Hay Charles R M, Brown S, Collins P W, Keeling D M, Liesner R
University Department of Haematology, Manchester Royal Infirmary, Oxford Road, Manchester, UK.
Br J Haematol. 2006 Jun;133(6):591-605. doi: 10.1111/j.1365-2141.2006.06087.x.

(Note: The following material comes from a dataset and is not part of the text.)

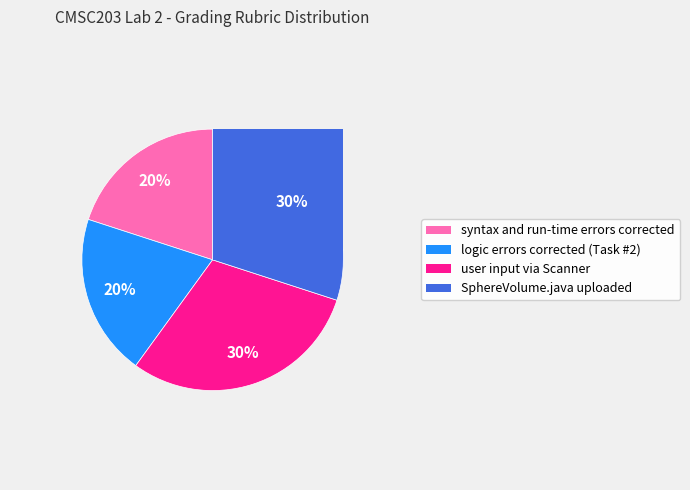

To the nearest percent, what percentage of the pie is syntax and run-time errors corrected?

20%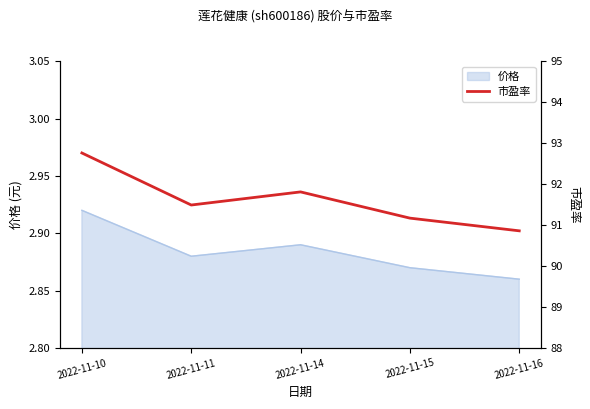

Reading left to right, what are all the values shown in this chart?

2022-11-10=92.8	2022-11-11=91.5	2022-11-14=91.8	2022-11-15=91.2	2022-11-16=90.9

The revised UKHCDO factor (F) VIII/IX Inhibitor Guidelines (2000) are presented. A schema is proposed for inhibitor surveillance, which varies according to the severity of the haemophilia and the treatment type and regimen used. The methodological and pharmacokinetic approach to inhibitor surveillance in congenital haemophilia has been updated. Factor VIII/IX genotyping of patients is recommended to identify those at increased risk. All patients who develop an inhibitor should be considered for immune tolerance induction (ITI). The decision to attempt ITI for FIX inhibitors must be carefully weighed against the relatively high risk of reactions and the nephrotic syndrome and the relatively low response rate observed in this group. The start of ITI should be deferred until the inhibitor has declined below 10 Bethesda Units/ml, where possible. ITI should continue, even in resistant patients, where it is well tolerated and so long as there is a convincing downward trend in the inhibitor titre. The choice of treatment for bleeding in inhibitor patients is dictated by the severity of the bleed, the current inhibitor titre, the previous anamnestic response to FVIII/IX, the previous clinical response and the side-effect profile of the agents available. We have reviewed novel dose-regimens and modes of administration of FEIBA (factor VIII inhibitor bypassing activity) and recombinant activated FVII (rVIIa) and the extent to which these agents may be used for prophylaxis and surgery. Bleeding in acquired haemophilia is usually treated with FEIBA or rVIIa. Immunosuppressive therapy should be initiated at the time of diagnosis with Prednisolone 1 mg/kg/d +/- cyclophosphamide. In the absence of a response to these agents within 6 weeks, second-line therapy with Rituximab, Ciclosporin A, or other multiple-modality regimens may be considered.
本文介绍了修订后的英国血友病中心医生组织(UKHCDO)因子VIII/IX抑制剂指南(2000年)。提出了一种抑制剂监测方案,该方案根据血友病的严重程度以及所采用的治疗类型和方案而有所不同。先天性血友病抑制剂监测的方法学和药代动力学方法已得到更新。建议对患者进行因子VIII/IX基因分型,以确定那些风险增加的患者。所有产生抑制剂的患者都应考虑进行免疫耐受诱导(ITI)。对于FIX抑制剂尝试进行ITI的决定,必须仔细权衡相对较高的反应风险和肾病综合征风险以及该组中观察到的相对较低的反应率。在可能的情况下,ITI应推迟到抑制剂降至10贝塞斯达单位/毫升以下开始。即使在耐药患者中,只要耐受性良好且抑制剂滴度有令人信服的下降趋势,ITI就应继续进行。抑制剂患者出血的治疗选择取决于出血的严重程度、当前抑制剂滴度、既往对FVIII/IX的回忆反应、既往临床反应以及可用药物的副作用情况。我们回顾了活化凝血酶原复合物(FEIBA,因子VIII抑制剂旁路活性)和重组活化FVII(rVIIa)的新剂量方案和给药方式,以及这些药物可用于预防和手术的程度。获得性血友病的出血通常用FEIBA或rVIIa治疗。免疫抑制治疗应在诊断时开始,使用泼尼松龙1毫克/千克/天±环磷酰胺。如果在6周内对这些药物无反应,可考虑使用利妥昔单抗、环孢素A或其他多模式方案进行二线治疗。